Guerra - Relatório - 5 de setembro de 2026




Guerra - Relatório - 5 de setembro de 2026



UMA NOTA PARA OS ANÔNIMOS

"Caro Patriota - você passou por mais do que demonstra, mais do que qualquer um sabe: as noites sem dormir; os parentes, amigos e estranhos que riram de você nos momentos em que você se questionou. Os momentos em que você não tinha mais nada, mas ainda escolheu acreditar. Você se agarrou quando outros desistiram. Você ficou quando teria sido mais fácil ir embora. Isso te torna raro, perigoso e predestinado.

"Você pode não sentir isso agora - mas este é o trecho final antes que tudo mude.

"Chegará o dia em que você se sentará em silêncio e se lembrará da versão de você que se recusou a desistir - aquela que apareceu quebrada, exausta e ridicularizada, mas você nunca abandonou a visão. Esse dia está chegando. E quando chegar, você chorará - mas não porque está sofrendo - porque finalmente tudo fez sentido: toda a dor, dúvida, atrasos e todas as saídas perdidas.

"Não foi punição. Foi preparação

"Você não nasceu para ficar rico rápido. Você nasceu para se tornar alguém inabalável. Você está acordado, vivo e sabe que isso importa. Agora você já foi longe demais para voltar atrás e perto demais para desistir.

"A tempestade é barulhenta, mas sua intuição é mais alta, e ela vem gritando com você desde o começo: "Aguente firme. Apenas aguente firme."

"Este momento é único na vida. Você não o verá novamente. Não assim. Não a este preço. Não com esta configuração.

"Então respire. Confie na sua intuição. Silencie o ruído e quando isso terminar - quando finalmente terminar - você será a pessoa a quem eles recorrerão perguntando como você sabia. E você sorrirá - porque lá no fundo, bem lá no fundo, você sempre soube.

"Estou orgulhoso de você. Você está quase lá. Termine a missão

🤔 Durante aproximadamente 60 anos, o sistema financeiro global funcionou com base em um truque simples: o dinheiro em dólares era transferido para o exterior, onde ninguém prestava muita atenção.

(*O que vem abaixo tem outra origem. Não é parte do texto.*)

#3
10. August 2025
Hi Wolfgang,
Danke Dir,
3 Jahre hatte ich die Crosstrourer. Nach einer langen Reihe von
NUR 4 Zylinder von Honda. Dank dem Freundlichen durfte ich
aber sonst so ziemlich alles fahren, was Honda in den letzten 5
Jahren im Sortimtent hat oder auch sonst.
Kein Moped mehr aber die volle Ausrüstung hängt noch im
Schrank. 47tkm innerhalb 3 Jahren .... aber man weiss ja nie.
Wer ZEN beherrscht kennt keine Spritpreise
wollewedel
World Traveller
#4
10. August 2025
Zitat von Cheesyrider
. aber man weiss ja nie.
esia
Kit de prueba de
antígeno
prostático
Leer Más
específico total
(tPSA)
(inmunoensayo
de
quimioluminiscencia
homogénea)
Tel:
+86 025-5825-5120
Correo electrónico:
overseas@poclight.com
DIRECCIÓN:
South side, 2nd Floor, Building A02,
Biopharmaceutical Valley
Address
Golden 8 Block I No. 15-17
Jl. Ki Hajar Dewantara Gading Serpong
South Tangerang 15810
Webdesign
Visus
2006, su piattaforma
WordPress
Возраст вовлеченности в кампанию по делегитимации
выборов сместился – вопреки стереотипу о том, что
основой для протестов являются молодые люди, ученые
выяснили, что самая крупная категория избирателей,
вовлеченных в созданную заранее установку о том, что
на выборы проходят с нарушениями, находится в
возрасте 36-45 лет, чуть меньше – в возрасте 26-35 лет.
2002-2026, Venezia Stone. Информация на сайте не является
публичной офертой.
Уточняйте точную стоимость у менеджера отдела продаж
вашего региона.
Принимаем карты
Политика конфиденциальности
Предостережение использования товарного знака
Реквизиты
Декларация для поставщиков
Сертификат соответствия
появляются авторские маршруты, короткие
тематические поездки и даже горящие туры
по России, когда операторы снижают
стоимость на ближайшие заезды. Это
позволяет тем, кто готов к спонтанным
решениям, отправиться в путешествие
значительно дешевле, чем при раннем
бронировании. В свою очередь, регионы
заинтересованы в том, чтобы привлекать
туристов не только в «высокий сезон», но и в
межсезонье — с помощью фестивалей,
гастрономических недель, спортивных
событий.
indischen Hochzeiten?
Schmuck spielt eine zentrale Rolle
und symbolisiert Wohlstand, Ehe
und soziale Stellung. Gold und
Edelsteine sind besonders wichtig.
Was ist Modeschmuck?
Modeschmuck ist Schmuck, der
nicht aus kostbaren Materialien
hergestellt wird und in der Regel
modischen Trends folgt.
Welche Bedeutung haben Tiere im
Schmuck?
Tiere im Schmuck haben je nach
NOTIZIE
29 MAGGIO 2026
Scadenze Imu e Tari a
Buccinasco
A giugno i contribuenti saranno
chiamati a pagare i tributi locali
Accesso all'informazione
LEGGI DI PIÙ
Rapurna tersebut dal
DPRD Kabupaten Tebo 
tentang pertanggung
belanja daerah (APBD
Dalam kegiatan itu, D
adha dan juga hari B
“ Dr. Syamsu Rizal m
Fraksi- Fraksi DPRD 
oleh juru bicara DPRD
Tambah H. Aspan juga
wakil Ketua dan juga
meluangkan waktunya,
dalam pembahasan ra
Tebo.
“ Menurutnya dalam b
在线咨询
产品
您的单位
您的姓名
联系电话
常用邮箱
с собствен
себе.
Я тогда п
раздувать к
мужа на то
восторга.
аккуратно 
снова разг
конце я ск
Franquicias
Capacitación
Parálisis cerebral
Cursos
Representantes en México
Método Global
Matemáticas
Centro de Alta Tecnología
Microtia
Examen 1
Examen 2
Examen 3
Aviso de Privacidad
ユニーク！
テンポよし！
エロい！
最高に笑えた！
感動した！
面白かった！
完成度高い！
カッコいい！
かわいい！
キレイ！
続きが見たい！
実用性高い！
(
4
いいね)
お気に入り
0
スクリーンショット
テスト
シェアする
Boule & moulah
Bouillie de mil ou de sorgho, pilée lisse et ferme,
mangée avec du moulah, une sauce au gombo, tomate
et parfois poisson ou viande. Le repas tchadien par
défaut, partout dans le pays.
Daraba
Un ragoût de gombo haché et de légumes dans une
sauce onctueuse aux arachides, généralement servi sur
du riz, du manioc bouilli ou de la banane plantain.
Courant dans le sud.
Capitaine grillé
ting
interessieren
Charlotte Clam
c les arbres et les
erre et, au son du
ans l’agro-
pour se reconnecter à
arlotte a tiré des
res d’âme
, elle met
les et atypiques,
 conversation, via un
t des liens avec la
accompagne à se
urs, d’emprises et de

Os bancos descobriram esse mecanismo na década de 1950. Ao emprestar dólares em Londres, em vez de Nova York, nenhuma autoridade reguladora dos EUA acompanhava a transação. Não havia obrigação de relatar, nenhuma denúncia de suspeita, nenhuma pergunta sobre a origem ou o proprietário do dinheiro.

Esse sistema – o mercado de dólares offshore – tornou-se a espinha dorsal do sistema financeiro global. Bilhões de dólares eram movimentados anualmente por meio dele. Para a maioria dos usuários, era completamente legal. E para as autoridades de aplicação da lei, era completamente invisível.

Através dos mesmos canais por onde o dinheiro legal fluía, também eram movimentados outros recursos: dinheiro de drogas, propinas, dinheiro de tráfico de armas, fundos para contornar sanções, dinheiro de sonegação fiscal, lucros de tráfico humano. Quem quisesse movimentar dinheiro sujo, usava o mesmo sistema que todos os outros. Apenas economizava na papelada. Ninguém o controlava.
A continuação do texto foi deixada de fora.